Nos estádios brasileiros existe a salutar proibição de venda de bebidas alcóolicas, de acordo com disposto no Estatuto do Torcedor? “No problem!” A gente muda a lei e permite que durante o certame, as “arenas” possam vender cerveja, mas apenas uma única marca – aquela da exclusividade do patrocinador. Por outro lado, nem mesmo os moradores e comerciantes dos arredores das “arenas” tampouco terão liberdade para ir e vir ou manter suas atividades normais. A FIFA exigiu e obteve a garantia de que a área envolvendo um perímetro de 2 km em torno dos estádios passará a ser submetida aos desígnios da turma de Havelange, Teixeira, Blatter, Valcke, Marin i tutti quanti. A ponto de haverem tentado até proibir a venda de acarajé em Salvador, por suposta concorrência do famoso grupo internacional de comida rápida e de péssima qualidade.
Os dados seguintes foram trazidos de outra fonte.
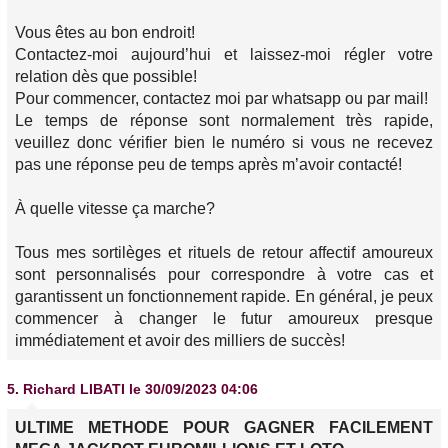
Vous êtes au bon endroit!
Contactez-moi aujourd’hui et laissez-moi régler votre
relation dès que possible!
Pour commencer, contactez moi par whatsapp ou par mail!
Le temps de réponse sont normalement très rapide,
veuillez donc vérifier bien le numéro si vous ne recevez
pas une réponse peu de temps après m’avoir contacté!
À quelle vitesse ça marche?
Tous mes sortilèges et rituels de retour affectif amoureux
sont personnalisés pour correspondre à votre cas et
garantissent un fonctionnement rapide. En général, je peux
commencer à changer le futur amoureux presque
immédiatement et avoir des milliers de succès!
5.
Richard LIBATI
le 30/09/2023 04:06
ULTIME METHODE POUR GAGNER FACILEMENT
Seleção canarinho e propaganda: cadê a popularização do esporte?

Outro aspecto relevante diz respeito à própria seleção brasileira. Quando a equipe canarinho está em campo, trata-se do time portando a camiseta de toda a Nação. Ora, trata-se de símbolo pátrio, cuja imagem não poderia jamais ser explorada comercialmente. Mas a cada entrevista coletiva de autoridades governamentais, atrás do representante público está um painel com a miríade de empresas patrocinadoras do evento. Jogo da seleção é patrimônio da União e suas imagens televisivas deveriam ser colocadas livremente para serem difundidas por qualquer órgão de comunicação interessado.
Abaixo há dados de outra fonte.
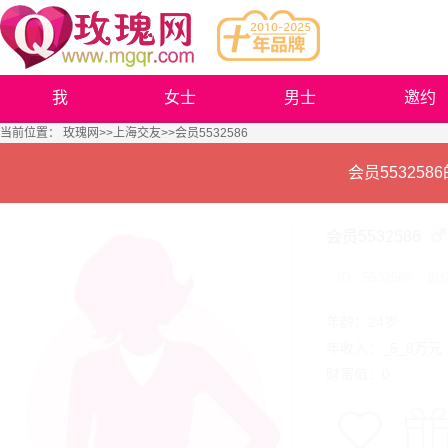
我
女士
男士
邀约
当前位置：
玫瑰网
>>
上海交友
>>会员5532586
会员55325
会员5532586
ID：5532586
诚
年龄：24岁
年收入：_5_8万元
财富值：0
Mas o que se verifica, assim como nas negociatas envolvendo as imagens dos jogos do campeonato brasileiro, é a negociação bilionária das redes de TV e as vendas disputadas de cada segundo para os potenciais patrocinadores interessados na divulgação das imagens de suas mercadorias.

Infelizmente, esse parece ser o maior legado da Copa. O reforço da mercantilização do futebol, sem nenhuma preocupação em avançar em uma alternativa aa esse modelo esportivo, que é uma mimetização da estrutura concentradora da nossa sociedade e também marcado pela desigualdade e pela competição autofágica. As novas gerações de crianças e adolescentes mais desfavorecidos continuarão na mesma toada da disputa acirrada por um lugar ao sol, sem nenhuma preocupação com a implementação de uma política pública de esportes nas escolas públicas. Oxalá que as trapalhadas e os escândalos da Copa abram espaço para um necessário redesenho do modelo dos Jogos Olímpicos do Rio de Janeiro, a ser realizado daqui a dois anos. Esporte não pode mais ser encarado como mercadoria. Deveria ser, pelo contrário, estimulado como instrumento de inclusão social e cidadania.


 (*) Economista e militante por um mundo mais justo em termos sociais e econômicos.